Ia mengatakan, apakah Presiden Prabowo saat ini merupakan pimpinan untuk seluruh rakyat Indonesia atau hanya untuk kelompok tertentu saja, begitu juga apakah kepala daerah yang diterima hanya mereka yang berasal dari Koalisi Indonesia Maju (KIM) Plus saja atau untuk semua kepala daerah dan tentunya hal ini mendegradasi peran, etika dan kenegarawanan seorang kepala negara .

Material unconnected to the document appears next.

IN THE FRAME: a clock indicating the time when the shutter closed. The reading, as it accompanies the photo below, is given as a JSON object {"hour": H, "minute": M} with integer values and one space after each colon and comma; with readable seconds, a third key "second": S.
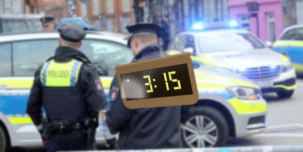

“Dan pada titik ini, Ridwan Kamil tidak perlu menyeret-nyeret Presiden, apakah yang terjadi karena terus disusul oleh Pramono-Rano, sehingga selain logistik dukungan presiden diperlukan,” ucapnya.
Lantas apakah langkah yang diambil Ridwan Kamil ini bagian dari kepanikan dirinya yang elektabilitasnya terus terlebih dalam sejarah Pilkada DKI Jakarta kursi DKI 1 selalu dimenangkan oleh kelompok oposisi. Firdaus pun melihat demikian, Jika Ridwan Kamil pasca masuk Jakarta sudah kehilangan inovasinya berikut pendampingnya Suswono.
Sehingga terkadang mereka memunculkan hal-hal yang tidak lagi dibutuhkan oleh warga Jakarta, tentunya hal itu juga akan membuat publik terus bertanya, apakah layak mereka memimpin Jakarta? Padahal antara RK dan Pramono memiliki program yang relatif sama tapi yang membedakan adalah komunikasi dan sosialisasi yang terus tertinggal oleh Pramono dan Rano Karno.
“Selain kita melihat kurang optimalnya dukungan Kim Plus, kang Emil lebih banyak menggunakan refrensi masalalu, keluarga, tetapi dalam sosialisasi itu jauh tertinggal dengan Pramono dan Rano,” terangnya.
Dihubungi terpisah, pendapat senada juga disampaikan oleh pengamat perkotaan Jakarta Multi Dimensi, Syamsudin, ia menilai jika upaya Ridwan Kamil menyeret presiden dan mantan presiden dalam arena Pilkada DKJ 2024 sama saja sedang menggali lubang kuburannya sendiri.
Menurutnya pada fase 30 hari menjelang ‘pencoblosan’ beberapa peristiwa tersebut hanya akan menjadi indikator semakin merosotnya elektabilitas Ridwan Kamil-Suswono.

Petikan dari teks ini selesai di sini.